*Problem to solve:* Find every line in the material below that contains the string "What", matching case exactly, and copy each of those lines.

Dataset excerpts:
***
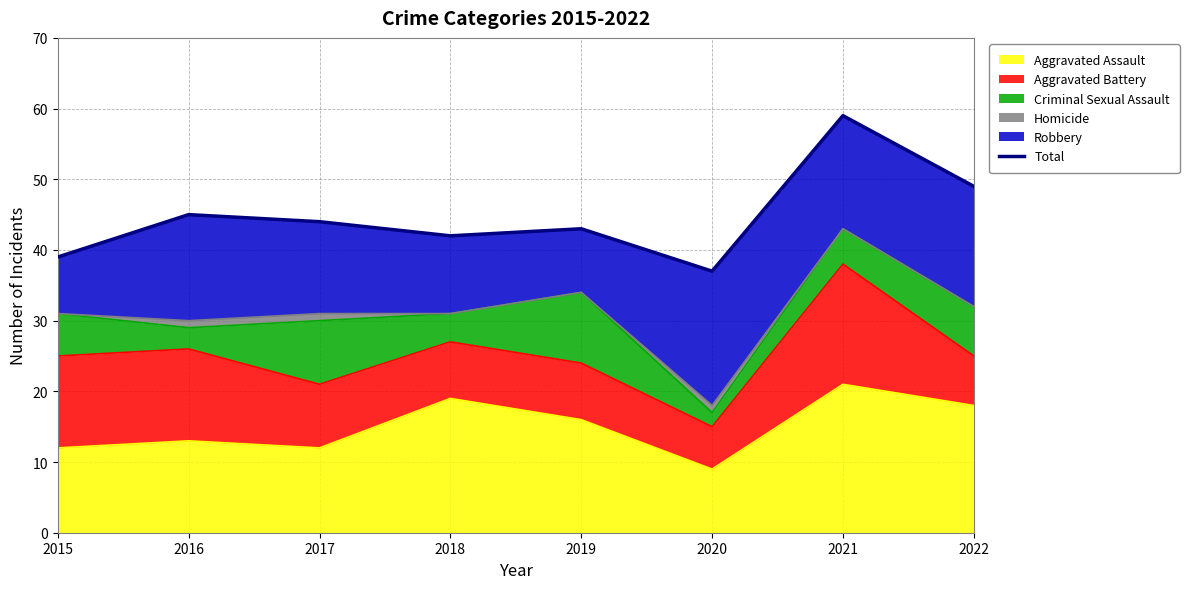

What is the difference between the values at 2022 and 2021?

10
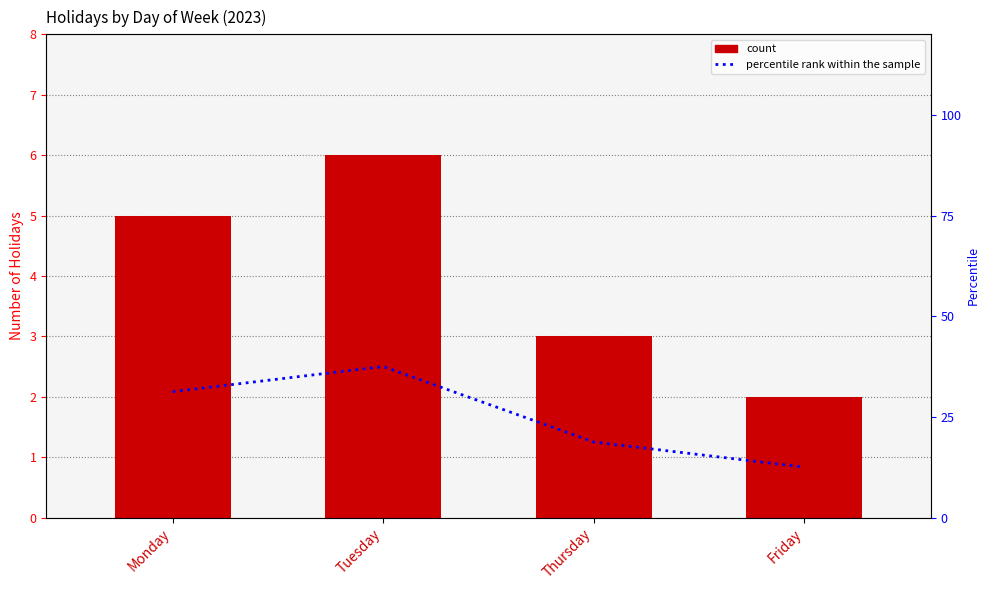

Read the count value at Monday.

5.0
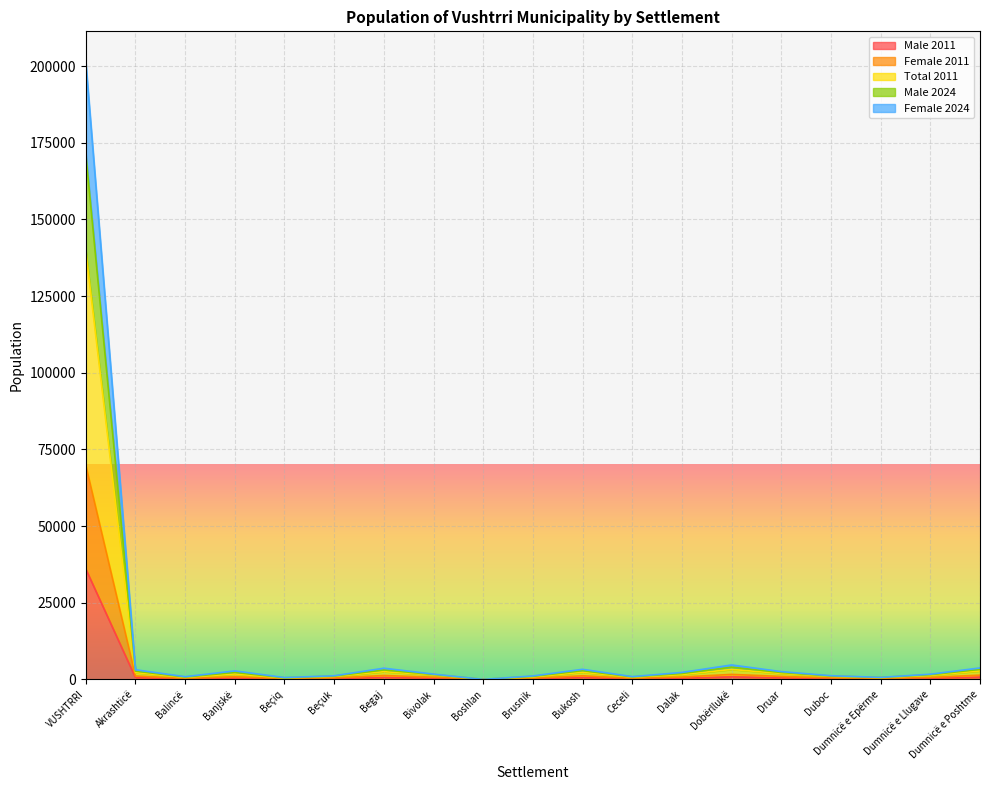

At which label does Male 2011 first exceed 372?

VUSHTRRI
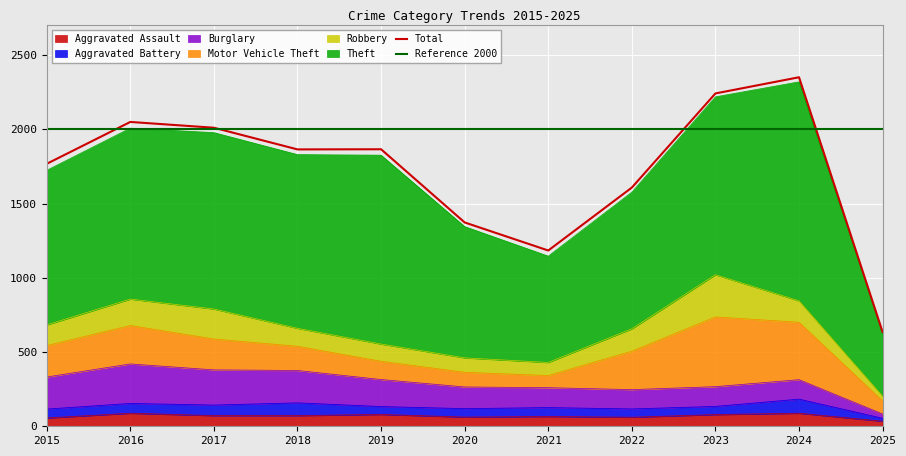

What is the lowest value of the Robbery series?

32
***
*Task response:*
What is the difference between the values at 2022 and 2021?
What is the lowest value of the Robbery series?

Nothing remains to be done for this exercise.